[Start of Attachment]

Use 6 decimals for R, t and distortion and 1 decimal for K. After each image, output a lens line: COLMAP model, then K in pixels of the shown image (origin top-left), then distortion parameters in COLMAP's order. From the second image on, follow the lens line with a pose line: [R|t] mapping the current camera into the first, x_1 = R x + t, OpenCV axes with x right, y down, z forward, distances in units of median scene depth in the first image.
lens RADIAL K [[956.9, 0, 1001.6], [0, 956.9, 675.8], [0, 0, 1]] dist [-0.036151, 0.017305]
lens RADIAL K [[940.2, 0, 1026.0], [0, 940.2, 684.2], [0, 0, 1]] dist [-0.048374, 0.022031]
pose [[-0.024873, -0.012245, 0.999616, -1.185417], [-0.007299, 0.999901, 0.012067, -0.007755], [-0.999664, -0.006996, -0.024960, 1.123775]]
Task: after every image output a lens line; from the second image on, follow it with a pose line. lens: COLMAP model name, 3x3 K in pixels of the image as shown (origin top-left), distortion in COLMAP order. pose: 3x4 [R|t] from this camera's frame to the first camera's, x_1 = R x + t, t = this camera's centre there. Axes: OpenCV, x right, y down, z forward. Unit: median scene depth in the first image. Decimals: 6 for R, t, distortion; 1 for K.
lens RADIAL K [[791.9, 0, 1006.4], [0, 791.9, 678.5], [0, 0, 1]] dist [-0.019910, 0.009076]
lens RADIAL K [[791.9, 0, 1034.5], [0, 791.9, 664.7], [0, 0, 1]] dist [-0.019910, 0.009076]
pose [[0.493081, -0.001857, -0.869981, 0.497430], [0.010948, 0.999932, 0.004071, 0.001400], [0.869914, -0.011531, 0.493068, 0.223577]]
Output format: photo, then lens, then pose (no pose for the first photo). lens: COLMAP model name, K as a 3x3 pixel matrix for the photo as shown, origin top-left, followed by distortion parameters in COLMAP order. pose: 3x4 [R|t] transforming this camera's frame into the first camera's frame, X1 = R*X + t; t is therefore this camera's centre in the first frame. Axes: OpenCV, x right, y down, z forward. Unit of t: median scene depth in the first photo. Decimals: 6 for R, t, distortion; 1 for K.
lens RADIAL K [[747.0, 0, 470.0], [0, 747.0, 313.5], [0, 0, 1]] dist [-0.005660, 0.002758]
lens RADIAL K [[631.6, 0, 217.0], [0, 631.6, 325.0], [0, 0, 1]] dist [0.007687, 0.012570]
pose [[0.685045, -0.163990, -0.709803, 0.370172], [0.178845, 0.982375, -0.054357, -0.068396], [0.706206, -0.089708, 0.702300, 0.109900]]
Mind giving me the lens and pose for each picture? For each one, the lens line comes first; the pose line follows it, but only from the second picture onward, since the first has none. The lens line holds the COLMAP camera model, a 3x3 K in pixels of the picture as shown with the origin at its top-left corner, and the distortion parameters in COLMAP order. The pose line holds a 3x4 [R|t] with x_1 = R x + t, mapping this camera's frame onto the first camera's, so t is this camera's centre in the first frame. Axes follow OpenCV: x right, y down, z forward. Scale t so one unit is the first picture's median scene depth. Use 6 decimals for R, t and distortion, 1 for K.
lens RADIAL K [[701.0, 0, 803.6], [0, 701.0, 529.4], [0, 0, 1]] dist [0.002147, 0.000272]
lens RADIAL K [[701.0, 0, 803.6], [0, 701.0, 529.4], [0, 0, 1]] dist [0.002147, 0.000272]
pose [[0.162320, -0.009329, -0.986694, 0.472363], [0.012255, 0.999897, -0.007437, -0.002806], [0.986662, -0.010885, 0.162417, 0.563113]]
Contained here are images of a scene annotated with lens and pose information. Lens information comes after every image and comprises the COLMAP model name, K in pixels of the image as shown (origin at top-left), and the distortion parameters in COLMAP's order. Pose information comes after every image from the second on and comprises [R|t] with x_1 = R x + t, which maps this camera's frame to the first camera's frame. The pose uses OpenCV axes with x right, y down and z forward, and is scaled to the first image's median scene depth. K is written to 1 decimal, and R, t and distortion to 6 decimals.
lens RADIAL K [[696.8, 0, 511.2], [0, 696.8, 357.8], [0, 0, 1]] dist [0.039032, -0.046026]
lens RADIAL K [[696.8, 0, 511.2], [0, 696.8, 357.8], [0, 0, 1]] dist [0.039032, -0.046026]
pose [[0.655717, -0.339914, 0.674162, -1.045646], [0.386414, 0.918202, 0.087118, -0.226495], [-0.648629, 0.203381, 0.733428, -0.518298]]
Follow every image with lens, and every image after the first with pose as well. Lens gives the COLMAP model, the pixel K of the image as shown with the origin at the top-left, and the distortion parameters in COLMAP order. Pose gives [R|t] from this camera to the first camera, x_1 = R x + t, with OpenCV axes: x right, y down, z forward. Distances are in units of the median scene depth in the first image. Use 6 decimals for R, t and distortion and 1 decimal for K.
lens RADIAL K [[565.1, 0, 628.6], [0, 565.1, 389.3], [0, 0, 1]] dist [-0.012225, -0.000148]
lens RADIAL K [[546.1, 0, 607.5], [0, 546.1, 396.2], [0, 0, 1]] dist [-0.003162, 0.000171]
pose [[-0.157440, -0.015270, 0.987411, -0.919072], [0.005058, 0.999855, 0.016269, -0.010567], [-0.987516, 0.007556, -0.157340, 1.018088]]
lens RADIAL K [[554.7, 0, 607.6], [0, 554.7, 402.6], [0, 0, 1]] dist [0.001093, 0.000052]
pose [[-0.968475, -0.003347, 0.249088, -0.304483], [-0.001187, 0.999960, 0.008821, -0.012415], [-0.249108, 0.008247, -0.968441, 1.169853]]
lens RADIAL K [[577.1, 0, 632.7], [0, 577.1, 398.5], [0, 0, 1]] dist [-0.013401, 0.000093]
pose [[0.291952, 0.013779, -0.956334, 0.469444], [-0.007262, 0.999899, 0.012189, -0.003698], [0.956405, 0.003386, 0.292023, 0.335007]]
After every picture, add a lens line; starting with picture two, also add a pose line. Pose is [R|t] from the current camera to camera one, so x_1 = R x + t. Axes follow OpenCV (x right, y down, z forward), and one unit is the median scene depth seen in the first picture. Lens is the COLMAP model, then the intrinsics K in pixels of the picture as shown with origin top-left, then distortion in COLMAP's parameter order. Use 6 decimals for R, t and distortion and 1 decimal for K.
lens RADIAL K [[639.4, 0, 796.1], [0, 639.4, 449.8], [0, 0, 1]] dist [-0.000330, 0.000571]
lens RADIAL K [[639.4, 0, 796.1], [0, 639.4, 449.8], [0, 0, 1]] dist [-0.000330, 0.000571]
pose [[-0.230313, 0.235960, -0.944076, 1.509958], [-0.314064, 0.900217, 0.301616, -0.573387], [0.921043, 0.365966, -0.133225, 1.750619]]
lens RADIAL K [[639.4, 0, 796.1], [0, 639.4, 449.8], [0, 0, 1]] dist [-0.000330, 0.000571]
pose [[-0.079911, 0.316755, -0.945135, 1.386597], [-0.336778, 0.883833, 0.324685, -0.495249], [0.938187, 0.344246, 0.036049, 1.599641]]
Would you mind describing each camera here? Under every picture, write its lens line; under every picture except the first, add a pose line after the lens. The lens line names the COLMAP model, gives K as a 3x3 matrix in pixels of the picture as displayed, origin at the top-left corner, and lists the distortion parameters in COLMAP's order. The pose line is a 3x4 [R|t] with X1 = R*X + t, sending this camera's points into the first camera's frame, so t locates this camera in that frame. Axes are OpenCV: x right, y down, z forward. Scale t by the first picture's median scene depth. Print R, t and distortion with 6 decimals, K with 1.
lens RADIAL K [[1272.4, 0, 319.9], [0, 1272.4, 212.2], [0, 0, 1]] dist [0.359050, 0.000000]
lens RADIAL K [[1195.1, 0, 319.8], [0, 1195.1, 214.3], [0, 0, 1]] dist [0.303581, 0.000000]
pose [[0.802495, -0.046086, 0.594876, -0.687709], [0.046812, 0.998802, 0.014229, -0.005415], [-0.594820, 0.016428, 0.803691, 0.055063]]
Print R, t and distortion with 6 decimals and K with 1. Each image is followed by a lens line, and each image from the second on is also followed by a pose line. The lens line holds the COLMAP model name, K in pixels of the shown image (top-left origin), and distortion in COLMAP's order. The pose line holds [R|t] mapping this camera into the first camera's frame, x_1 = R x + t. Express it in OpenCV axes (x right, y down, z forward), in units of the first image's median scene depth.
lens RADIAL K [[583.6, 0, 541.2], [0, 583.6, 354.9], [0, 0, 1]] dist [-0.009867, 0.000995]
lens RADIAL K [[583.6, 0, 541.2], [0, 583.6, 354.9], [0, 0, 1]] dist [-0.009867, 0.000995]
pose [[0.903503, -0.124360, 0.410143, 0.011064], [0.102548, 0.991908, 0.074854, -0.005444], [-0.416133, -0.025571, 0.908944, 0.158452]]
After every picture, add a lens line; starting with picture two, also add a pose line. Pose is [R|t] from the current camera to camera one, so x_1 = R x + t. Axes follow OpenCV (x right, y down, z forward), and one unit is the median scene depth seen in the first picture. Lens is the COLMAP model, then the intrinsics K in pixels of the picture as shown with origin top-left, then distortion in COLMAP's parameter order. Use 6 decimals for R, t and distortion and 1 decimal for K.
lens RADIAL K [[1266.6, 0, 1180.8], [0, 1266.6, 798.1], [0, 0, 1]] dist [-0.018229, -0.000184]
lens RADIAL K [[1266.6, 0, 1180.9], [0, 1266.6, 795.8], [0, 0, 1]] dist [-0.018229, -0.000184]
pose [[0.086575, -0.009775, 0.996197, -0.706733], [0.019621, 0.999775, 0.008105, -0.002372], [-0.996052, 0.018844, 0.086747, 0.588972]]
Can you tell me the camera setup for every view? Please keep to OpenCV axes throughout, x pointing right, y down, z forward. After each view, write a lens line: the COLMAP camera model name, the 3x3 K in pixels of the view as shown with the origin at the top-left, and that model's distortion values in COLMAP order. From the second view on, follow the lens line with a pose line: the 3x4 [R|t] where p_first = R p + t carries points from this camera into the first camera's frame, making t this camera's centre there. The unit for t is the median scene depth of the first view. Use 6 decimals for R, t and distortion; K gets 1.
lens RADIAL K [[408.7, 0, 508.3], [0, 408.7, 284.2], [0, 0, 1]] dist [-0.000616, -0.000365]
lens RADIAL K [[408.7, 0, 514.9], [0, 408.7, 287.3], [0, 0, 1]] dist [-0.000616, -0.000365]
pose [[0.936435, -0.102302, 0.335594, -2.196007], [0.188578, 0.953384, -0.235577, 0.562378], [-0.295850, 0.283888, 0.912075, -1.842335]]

[End of Attachment]

__Instructions for the task__
Rewrite the part of the data that opens with the line containing "Output format: photo, then" and closes with the line containing "-0.089708, 0.702300, 0.109900]]", replacing "photo" with "image" and leaving everything else unchanged. Give only those lines.

__Answer to this problem__
Output format: image, then lens, then pose (no pose for the first image). lens: COLMAP model name, K as a 3x3 pixel matrix for the image as shown, origin top-left, followed by distortion parameters in COLMAP order. pose: 3x4 [R|t] transforming this camera's frame into the first camera's frame, X1 = R*X + t; t is therefore this camera's centre in the first frame. Axes: OpenCV, x right, y down, z forward. Unit of t: median scene depth in the first image. Decimals: 6 for R, t, distortion; 1 for K.
lens RADIAL K [[747.0, 0, 470.0], [0, 747.0, 313.5], [0, 0, 1]] dist [-0.005660, 0.002758]
lens RADIAL K [[631.6, 0, 217.0], [0, 631.6, 325.0], [0, 0, 1]] dist [0.007687, 0.012570]
pose [[0.685045, -0.163990, -0.709803, 0.370172], [0.178845, 0.982375, -0.054357, -0.068396], [0.706206, -0.089708, 0.702300, 0.109900]]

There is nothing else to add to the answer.